1. A peptide selected from the group consisting of A*Th/M1-CTL, A*Th/M2-CTL, B-Th/L2-CTL, A*Th/Q-CTL, B-Th/R-CTL, B-Th/T-CTL, A*Th/L2-CTL, and A*Th/R-CTL.

2. The peptide according to claim 1 wherein said peptide is A*Th/M1-CTL.

3. The peptide according to claim 1 wherein said peptide is A*Th/M2-CTL.

4. The peptide according to claim 1 wherein said peptide is B-Th/L2-CTL.

5. The peptide according to claim 1 wherein said peptide is A*Th/Q-CTL.

6. The peptide according to claim 1 wherein said peptide is B-Th/R-CTL.

7. The peptide according to claim 1 wherein said peptide is B-Th/T-CTL.

8. The peptide according to claim 1 wherein said peptide is A*Th/L2-CTL.

9. The peptide according to claim 1 wherein said peptide is A*Th/R-CTL.
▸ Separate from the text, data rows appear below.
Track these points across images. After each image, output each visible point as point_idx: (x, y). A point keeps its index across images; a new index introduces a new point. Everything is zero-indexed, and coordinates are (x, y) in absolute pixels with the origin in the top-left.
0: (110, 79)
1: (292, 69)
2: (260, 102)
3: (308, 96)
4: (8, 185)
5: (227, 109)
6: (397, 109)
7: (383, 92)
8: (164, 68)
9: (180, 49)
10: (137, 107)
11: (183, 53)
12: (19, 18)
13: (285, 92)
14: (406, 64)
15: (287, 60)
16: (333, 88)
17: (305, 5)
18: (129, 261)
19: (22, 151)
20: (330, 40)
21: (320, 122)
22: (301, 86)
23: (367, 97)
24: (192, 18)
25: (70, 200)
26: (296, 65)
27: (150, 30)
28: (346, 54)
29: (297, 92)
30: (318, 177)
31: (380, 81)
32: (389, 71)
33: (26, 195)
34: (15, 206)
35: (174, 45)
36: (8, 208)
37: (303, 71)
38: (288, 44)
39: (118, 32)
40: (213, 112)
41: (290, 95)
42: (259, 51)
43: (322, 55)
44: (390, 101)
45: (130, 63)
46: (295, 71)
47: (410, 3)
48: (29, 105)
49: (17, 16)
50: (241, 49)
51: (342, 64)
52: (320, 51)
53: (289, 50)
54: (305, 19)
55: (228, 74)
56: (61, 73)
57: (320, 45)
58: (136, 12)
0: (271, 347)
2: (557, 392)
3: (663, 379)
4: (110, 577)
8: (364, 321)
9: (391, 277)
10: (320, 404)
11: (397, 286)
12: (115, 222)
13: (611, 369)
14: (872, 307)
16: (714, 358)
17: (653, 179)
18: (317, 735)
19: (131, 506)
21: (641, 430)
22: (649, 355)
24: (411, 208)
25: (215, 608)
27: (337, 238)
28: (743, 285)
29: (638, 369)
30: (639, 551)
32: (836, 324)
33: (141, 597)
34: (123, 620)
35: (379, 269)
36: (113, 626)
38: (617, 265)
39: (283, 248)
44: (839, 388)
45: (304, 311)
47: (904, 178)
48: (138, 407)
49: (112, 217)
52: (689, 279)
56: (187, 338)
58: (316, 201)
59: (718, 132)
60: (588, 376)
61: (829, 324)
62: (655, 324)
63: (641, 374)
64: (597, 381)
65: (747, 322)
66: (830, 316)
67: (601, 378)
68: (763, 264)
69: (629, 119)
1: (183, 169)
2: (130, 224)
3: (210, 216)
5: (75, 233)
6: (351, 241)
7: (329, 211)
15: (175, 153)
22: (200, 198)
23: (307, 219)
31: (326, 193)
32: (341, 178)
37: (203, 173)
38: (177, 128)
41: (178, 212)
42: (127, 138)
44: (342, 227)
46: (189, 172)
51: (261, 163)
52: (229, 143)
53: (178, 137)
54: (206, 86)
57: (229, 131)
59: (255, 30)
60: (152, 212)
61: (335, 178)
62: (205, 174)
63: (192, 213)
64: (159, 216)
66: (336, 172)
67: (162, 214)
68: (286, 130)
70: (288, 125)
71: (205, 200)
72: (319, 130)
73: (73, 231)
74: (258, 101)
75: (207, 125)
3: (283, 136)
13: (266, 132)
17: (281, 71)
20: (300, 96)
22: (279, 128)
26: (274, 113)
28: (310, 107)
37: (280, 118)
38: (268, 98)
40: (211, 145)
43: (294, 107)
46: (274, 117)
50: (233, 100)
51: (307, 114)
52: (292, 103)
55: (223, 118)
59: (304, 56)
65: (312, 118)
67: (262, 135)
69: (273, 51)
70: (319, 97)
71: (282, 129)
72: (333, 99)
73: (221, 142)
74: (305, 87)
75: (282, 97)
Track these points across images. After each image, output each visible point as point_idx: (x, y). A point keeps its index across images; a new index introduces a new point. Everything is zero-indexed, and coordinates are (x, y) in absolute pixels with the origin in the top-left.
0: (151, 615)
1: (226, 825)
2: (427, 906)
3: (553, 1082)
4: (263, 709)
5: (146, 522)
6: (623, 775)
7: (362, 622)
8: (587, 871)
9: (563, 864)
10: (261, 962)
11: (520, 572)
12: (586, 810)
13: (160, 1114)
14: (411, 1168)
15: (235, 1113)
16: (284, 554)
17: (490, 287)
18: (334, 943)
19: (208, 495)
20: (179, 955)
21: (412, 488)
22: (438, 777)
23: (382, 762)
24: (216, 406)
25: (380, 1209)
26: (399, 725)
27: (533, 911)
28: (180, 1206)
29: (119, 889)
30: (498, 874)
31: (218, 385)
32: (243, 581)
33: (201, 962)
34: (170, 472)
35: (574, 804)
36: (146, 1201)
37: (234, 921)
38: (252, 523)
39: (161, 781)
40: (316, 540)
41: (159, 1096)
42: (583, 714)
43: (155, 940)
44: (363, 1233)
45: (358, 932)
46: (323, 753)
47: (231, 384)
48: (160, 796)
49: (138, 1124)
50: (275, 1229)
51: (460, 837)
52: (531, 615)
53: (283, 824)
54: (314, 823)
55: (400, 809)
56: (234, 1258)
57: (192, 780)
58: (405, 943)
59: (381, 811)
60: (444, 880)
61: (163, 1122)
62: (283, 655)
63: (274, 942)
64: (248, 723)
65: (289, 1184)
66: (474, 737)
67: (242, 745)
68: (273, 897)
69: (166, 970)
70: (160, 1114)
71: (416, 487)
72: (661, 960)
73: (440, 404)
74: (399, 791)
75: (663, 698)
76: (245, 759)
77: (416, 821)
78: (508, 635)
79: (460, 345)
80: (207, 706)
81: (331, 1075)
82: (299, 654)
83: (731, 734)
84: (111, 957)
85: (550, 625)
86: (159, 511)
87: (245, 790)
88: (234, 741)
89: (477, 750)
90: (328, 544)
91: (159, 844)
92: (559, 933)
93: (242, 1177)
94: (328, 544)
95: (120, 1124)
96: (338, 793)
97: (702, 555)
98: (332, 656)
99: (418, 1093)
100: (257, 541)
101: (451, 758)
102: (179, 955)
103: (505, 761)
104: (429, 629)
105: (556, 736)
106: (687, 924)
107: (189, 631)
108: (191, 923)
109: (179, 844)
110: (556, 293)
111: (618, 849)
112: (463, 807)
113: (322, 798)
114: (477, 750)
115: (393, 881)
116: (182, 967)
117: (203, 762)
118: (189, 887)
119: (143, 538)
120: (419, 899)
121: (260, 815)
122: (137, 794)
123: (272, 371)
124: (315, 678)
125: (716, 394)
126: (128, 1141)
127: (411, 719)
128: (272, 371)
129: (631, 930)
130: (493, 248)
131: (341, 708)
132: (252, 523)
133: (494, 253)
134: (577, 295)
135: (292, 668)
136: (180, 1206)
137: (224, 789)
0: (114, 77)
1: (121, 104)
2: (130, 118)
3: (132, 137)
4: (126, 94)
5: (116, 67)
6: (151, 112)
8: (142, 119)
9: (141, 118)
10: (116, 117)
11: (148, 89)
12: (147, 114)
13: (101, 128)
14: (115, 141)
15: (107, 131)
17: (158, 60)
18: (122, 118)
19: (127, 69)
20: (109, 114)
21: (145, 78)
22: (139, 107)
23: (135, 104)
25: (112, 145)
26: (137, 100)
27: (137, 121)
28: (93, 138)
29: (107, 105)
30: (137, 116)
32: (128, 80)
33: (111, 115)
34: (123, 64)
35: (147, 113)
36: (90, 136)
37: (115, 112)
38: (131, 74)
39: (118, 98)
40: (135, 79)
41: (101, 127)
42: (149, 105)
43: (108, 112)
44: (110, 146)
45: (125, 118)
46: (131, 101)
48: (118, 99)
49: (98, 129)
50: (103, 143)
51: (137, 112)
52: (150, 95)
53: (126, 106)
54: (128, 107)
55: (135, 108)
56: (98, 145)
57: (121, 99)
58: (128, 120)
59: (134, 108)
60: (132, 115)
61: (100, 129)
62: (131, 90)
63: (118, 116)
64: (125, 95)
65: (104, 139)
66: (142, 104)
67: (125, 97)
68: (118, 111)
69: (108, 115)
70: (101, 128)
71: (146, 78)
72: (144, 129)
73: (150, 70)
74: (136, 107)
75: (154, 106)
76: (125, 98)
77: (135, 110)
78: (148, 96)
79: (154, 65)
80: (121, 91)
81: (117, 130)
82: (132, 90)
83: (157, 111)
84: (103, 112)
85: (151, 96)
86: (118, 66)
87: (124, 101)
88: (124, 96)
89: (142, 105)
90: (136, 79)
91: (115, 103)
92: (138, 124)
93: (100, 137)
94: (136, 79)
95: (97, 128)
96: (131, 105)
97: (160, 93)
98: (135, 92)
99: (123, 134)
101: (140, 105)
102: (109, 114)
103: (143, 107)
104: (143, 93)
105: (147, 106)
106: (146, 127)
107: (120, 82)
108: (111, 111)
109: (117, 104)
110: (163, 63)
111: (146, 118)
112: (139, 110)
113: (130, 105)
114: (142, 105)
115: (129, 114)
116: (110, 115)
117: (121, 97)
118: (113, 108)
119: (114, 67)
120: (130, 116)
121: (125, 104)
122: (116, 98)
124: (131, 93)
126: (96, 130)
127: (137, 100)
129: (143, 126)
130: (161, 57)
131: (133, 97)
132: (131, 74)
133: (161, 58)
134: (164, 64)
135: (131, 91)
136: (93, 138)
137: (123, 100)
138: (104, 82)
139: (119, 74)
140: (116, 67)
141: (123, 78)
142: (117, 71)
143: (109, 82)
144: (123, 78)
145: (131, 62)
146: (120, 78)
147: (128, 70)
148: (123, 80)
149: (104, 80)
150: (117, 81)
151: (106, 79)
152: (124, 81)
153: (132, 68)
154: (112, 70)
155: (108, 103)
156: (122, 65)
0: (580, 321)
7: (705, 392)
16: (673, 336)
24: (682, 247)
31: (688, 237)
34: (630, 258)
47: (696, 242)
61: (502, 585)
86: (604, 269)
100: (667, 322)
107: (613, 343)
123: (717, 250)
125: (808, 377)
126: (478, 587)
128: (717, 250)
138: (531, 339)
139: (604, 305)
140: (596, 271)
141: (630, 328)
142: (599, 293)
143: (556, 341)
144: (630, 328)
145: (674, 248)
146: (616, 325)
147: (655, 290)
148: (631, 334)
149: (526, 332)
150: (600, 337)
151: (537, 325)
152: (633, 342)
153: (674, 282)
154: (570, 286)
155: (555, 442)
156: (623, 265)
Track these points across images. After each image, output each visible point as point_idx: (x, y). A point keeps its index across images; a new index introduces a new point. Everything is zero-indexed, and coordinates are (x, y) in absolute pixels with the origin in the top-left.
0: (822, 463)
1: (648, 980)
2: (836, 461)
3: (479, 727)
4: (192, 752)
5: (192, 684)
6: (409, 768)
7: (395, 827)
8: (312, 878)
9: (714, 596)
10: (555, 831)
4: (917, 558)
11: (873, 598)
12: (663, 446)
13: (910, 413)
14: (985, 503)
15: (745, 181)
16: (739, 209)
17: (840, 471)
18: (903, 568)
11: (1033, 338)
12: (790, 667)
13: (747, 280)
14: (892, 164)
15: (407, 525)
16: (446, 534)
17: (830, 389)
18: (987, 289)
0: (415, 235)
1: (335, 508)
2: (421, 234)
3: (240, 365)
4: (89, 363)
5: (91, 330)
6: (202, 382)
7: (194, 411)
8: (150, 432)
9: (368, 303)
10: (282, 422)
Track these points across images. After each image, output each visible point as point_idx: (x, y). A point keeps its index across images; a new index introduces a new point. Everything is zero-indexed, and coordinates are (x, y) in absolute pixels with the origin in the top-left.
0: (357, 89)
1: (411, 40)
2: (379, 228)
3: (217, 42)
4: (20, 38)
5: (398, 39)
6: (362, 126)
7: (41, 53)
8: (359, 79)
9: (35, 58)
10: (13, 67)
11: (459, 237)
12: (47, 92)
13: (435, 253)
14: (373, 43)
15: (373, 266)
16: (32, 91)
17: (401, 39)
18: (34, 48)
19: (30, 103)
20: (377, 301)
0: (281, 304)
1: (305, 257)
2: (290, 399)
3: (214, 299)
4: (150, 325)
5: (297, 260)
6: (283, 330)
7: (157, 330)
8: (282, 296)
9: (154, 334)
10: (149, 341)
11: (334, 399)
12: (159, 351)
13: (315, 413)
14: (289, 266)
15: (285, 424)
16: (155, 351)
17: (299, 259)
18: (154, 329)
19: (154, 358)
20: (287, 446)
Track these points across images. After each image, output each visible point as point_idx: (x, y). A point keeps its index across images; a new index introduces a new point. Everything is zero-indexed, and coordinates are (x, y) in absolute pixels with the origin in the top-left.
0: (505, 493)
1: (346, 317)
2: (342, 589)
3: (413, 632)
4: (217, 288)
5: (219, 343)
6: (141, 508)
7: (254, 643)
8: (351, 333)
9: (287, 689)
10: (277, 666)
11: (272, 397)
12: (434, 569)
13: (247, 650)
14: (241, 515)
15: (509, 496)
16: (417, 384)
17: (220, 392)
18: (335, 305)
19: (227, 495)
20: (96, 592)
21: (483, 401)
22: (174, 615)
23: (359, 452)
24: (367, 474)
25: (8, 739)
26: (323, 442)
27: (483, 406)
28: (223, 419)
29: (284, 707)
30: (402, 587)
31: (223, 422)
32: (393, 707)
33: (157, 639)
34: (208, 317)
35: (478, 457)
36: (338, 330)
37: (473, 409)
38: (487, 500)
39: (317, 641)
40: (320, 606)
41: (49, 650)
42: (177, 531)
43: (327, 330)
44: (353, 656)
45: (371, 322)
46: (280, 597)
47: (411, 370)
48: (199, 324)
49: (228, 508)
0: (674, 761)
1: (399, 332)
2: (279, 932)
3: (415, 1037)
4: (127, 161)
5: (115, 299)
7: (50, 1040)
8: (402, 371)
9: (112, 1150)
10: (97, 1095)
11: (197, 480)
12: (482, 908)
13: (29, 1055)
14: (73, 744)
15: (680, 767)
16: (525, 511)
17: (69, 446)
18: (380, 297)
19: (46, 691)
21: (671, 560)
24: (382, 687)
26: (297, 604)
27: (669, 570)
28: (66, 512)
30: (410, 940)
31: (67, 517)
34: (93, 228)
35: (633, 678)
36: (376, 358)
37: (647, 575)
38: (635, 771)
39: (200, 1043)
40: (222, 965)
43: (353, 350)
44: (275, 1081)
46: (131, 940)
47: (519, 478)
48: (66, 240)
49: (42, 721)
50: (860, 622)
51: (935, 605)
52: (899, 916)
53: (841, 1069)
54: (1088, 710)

10. A composition comprising at least one peptide selected from the group consisting A*Th/M1-CTL, A*Th/M2-CTL, B-Th/L2-CTL, A*Th/Q-CTL, B-Th/R-CTL, B-Th/T-CTL, A*Th/L2-CTL, and A*Th/R-CTL, and a carrier.

11. The composition according to claim 10, wherein said composition comprises at least the peptides A*Th/M1-CTL and A*Th/M2-CTL.

12. The composition according to claim 11 wherein said composition further comprises at least one peptide selected from the group consisting of B-Th/L2-CTL and B-Th/R-CTL.

13. The composition according to claim 11, wherein said composition further comprises at last one peptide selected from the group consisting of A*Th/L2-CTL and A*Th/R-CTL.

14. The composition according to claim 10 wherein said composition further comprises an adjuvant.

15. A nucleic acid encoding a peptide selected from the group consisting of A*Th/M1-CTL, A*Th/M2-CTL, B-Th/L2-CTL, A-Th/Q-CTL, B-Th/R-CTL, B-Th/T-CTL, A*Th/L2-CTL, and A*Th/R-CTL.

16. A construct comprising the nucleic acid according to claim 15 and a vector.

17. The construct according to claim 16 wherein said vector is a viral vector.

18. A composition comprising the nucleic acid according to claim 15 and a carrier.

19. A method of inducing an immune response in a mammal comprising administering to said mammal an amount of said peptide according to claim 1 sufficient to effect said induction.

20. A method of inducing an immune response in a mammal comprising administering to said mammal an amount of said nucleic acid according to claim 15 sufficient to effect said induction.